秋雨前線が9日も日本付近に停滞しており、西日本から東日本の太平洋側を中心に大雨が続く恐れがある。気象庁は東日本と西日本で低い土地の浸水や河川の氾濫に警戒し、土砂災害については厳重に警戒するよう呼びかけている。
各地で線状降水帯の発生リスク
気象庁によると、9日も各地で線状降水帯が発生する恐れがある。和歌山、徳島、高知では9日昼前まで、大阪、兵庫では9日昼過ぎまで、三重では9日夕方まで、愛知、岐阜では9日夜の初めごろまで、静岡では9日夜遅くまで、線状降水帯が発生して大雨災害が発生する危険度が急激に高まる可能性がある。
前線と熱帯低気圧の影響
前線は西日本から東日本の太平洋側を通り、日本の東へのびている。台風24号から変わった熱帯低気圧が四国の南を北上していて、9日朝には西日本の太平洋側で前線上の低気圧になる見込みだ。
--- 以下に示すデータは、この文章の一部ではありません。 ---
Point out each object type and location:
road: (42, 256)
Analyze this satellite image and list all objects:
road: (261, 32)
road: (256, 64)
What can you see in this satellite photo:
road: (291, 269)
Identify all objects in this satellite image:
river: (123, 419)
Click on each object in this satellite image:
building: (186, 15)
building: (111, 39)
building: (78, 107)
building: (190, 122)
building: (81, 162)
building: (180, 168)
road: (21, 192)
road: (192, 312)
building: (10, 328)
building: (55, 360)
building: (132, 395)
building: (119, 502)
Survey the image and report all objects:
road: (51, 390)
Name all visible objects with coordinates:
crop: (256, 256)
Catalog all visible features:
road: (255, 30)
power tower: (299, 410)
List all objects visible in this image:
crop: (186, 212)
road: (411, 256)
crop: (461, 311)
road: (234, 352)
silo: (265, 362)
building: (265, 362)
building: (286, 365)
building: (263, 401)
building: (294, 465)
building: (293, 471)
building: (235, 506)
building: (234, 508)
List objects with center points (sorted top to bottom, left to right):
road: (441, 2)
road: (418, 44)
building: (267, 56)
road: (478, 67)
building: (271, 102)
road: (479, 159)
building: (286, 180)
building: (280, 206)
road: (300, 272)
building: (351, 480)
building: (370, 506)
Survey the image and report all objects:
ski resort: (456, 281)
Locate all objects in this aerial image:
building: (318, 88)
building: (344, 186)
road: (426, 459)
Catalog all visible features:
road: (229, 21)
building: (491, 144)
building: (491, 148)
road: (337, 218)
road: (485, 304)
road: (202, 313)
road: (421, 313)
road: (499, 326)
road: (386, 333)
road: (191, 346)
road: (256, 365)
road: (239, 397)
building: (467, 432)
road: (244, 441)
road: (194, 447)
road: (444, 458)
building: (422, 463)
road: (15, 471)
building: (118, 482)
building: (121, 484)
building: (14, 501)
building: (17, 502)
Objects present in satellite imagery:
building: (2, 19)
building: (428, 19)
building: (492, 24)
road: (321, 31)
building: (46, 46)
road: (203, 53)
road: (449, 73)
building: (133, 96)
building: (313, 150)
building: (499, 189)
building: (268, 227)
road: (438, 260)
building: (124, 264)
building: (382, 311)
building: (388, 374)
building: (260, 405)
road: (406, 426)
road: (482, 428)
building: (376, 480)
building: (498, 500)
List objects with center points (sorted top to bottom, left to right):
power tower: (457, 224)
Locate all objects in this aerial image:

前線は10日にやや南下するが、本州の南で引き続き停滞する見通し。東日本では10日にかけて、土砂災害に厳重な警戒が必要だという。
予想降水量と警報の引き下げ
10日午前6時までに予想される24時間降水量は多いところで、東海と近畿で200ミリ、四国で150ミリ、関東甲信と北陸で120ミリ、東北で80ミリ。線状降水帯が発生した場合、局地的にさらに雨量が増える恐れがある。
気象庁と国土交通省は9日午前0時40分、愛知県と岐阜県を流れる庄内川に8日夜に発表していたレベル5氾濫特別警報をレベル2氾濫注意報に引き下げた。